Skóra przenika letnim zapachem
Kobiecy zapach, który łączy w sobie nuty białych kwiatów i akcenty zielonej wiosny oraz owocową bazę drzewną.
Skoncentrowana Melisa Bio z Vercors z Prowansji
Uważana za eliksir młodości przez ostatnie 2000 lat, Melisa znana jest ze swoich antyoksydacyjnych i ożywczych właściwości.

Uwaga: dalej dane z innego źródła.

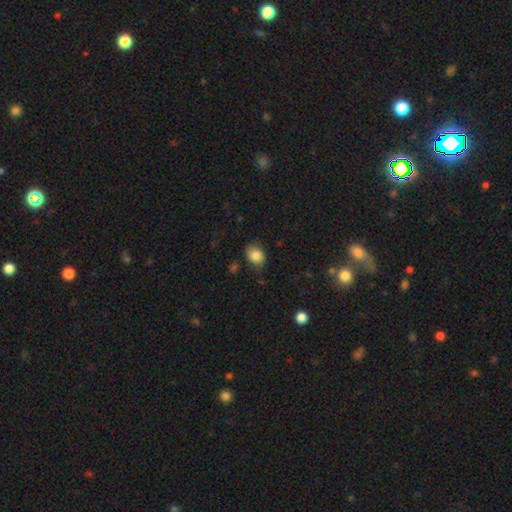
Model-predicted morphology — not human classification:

To właśnie to, czego skóra potrzebuje po długiej zimie!
Lekki krem sezonowy zawiera wodę kwiatową  z Melisy Bio o działaniu antyoksydayjnym, aby chronić skórę przed działaniem wolnych rodników uwalnianych przez promienie słoneczne.

Kiedy najlepiej rozpocząć pielęgnację lekkim kremem sezonowym?
Wtedy, kiedy Twój krem zimowy jest już zbyt bogaty i pojawiają Ci się błyszczące linie na czole, nosie i brodzie.
Także, wtedy, kiedy czujesz potrzebę, aby odświeżyć skórę i osiągnąć zdrowy blask!
Jakie inne nawyki powinno się mieć na wiosnę?
Delikatnie budź skórę każdego ranka kwiatowym oczyszczaniem Sanoflore dostosowanym do każdego rodzaju skóry.
Delikatnie masuj skórę opuszkami palców, podczas aplikacji kremu, aby pobudzić naskórek.
Pij litr wody dziennie i uwzględnij w diecie owoce i warzywa bogate w karoten.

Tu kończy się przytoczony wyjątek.